Most impressive in the film is Griffith's staging of battles. Regardless of who was fighting whom, and what their motivation was, there is no denying the grandeur, scale and complexity of these sequences. There are also numerous instances where Griffith expertly cross-cuts between different events occurring concurrently, yet in different locations. 100 years later this is a commonplace technique, but at the time it was revolutionary.

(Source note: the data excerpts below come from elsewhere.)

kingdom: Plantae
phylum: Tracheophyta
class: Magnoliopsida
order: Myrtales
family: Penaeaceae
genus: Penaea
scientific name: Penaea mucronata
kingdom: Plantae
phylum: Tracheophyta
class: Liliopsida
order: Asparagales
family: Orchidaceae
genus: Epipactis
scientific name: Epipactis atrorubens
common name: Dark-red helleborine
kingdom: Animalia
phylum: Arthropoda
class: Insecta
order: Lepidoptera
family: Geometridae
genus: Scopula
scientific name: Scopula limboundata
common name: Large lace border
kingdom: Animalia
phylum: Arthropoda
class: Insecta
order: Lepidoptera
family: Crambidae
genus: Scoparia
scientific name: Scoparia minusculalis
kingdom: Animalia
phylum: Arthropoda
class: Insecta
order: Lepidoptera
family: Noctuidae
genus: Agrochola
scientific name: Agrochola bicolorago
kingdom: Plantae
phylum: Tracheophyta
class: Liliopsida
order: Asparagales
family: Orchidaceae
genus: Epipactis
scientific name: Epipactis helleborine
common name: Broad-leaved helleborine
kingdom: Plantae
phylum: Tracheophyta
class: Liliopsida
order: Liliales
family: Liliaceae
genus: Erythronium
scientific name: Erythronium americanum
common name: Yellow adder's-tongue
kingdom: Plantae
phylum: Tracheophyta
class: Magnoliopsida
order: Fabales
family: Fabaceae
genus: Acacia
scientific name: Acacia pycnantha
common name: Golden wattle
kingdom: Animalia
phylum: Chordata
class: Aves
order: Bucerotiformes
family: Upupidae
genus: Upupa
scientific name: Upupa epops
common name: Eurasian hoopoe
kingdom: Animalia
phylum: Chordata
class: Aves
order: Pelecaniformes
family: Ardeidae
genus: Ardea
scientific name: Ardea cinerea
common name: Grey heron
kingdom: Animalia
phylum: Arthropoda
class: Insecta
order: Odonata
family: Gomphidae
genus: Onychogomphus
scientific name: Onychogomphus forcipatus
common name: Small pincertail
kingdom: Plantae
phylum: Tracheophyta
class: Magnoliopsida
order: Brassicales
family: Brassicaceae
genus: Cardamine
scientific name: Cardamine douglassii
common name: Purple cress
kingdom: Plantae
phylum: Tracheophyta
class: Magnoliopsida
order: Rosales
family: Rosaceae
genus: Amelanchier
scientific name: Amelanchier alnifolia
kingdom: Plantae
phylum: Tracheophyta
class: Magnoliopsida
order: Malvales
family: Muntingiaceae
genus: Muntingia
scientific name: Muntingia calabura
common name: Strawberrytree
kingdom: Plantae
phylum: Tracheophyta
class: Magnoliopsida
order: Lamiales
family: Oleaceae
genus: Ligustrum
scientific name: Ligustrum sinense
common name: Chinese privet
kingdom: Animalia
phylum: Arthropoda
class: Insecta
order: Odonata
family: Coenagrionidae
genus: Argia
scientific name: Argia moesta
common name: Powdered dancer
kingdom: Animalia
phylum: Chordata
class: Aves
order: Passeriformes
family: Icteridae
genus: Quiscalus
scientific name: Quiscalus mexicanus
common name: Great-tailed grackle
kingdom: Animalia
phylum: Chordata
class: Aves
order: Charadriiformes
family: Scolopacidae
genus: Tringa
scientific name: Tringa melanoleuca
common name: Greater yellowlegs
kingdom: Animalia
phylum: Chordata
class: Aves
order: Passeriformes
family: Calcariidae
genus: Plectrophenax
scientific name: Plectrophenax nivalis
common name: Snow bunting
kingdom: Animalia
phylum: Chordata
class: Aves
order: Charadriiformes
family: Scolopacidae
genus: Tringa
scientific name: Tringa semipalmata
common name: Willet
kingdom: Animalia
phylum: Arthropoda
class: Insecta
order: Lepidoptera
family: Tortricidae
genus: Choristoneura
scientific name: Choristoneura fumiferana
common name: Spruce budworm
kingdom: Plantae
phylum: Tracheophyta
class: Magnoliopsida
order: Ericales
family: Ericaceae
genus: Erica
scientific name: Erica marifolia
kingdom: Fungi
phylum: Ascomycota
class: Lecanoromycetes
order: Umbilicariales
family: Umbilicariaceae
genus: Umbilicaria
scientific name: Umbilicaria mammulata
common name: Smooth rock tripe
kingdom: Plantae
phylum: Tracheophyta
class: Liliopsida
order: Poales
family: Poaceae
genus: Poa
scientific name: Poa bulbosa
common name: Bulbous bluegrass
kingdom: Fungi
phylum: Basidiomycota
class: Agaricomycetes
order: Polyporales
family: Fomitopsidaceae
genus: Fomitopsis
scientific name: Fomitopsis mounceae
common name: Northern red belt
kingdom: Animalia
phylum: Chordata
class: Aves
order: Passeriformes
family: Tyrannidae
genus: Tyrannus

As a result, we are left with a challenging quandary. There is no denying the incredible achievement and influence of The Birth Of A Nation as a piece of cinematic storytelling. It is a masterpiece of the form responsible for the largest single leap in the artform's articulation, probably ever. In later years we can point to the introduction of sound, colour, CGI or 3D, but nothing did more to evolve the industry than Griffith accomplished in 1915. But why did it have to be accompanied by a narrative so offensive, backward-thinking and ignorant? How can we honestly praise a film so riddled with prejudice and hate? And so the legacy of The Birth Of A Nation continues to make a profound impact almost 100 years later.

Masters of Cinema has released a typically rich and substantial package, fronted by a new 1080p presentation of the film, restored from original 35mm elements in its original aspect ratio. Considering the film is 98 years old this year, it looks in remarkably good shape too, with almost all scratches and damage removed, which never once impedes on the viewing experience. The film is accompanied by a newly recorded score, available in 2.0 stereo and DTD-HD 5.1, by the Mont Alto Motion Picture Orchestra.

In terms of extas, both thr Blu-ray and DVD releases include archival introductions of both parts of the film by D.W. Griffith, in scripted interview fashion with Walter Huston, as well as a newly discovered intermission sequence and the 1930 re-release title sequence. There's a 24-minute making-of documentary from 1993 as well as 7 Civil War-themed shorts from Griffith, including In The Border States (1910), The House With Closed Shutters (1910), The Fugitive (1910), His Trust (1911), His Trust Fulfilled (1911), Swords And Hearts (1911) and The Battle (1911). The release also includes a 44-page booklet with writings from Griffith, Thomas Dixon - writer of The Clansman, on which the film is based, Francis Hackett, Seymour Stern and Michael Powell.

While there is no way The Birth Of A Nation can ever be forgiven for the offensive nature of its content, nor should it ever be excused, there is no denying the film's incredible influence on cinema and the mastery of Griffith's filmmaking talent. Masters of Cinema's release offers up an excellent restoration of the film, as well as a bounty of supplemental content that puts it in the proper context. Cinephiles both familiar with this landmark of silent cinema and new to its treasures and horrors should find everything they require right here.

The Birth Of A Nation is available on Blu-ray and DVD now.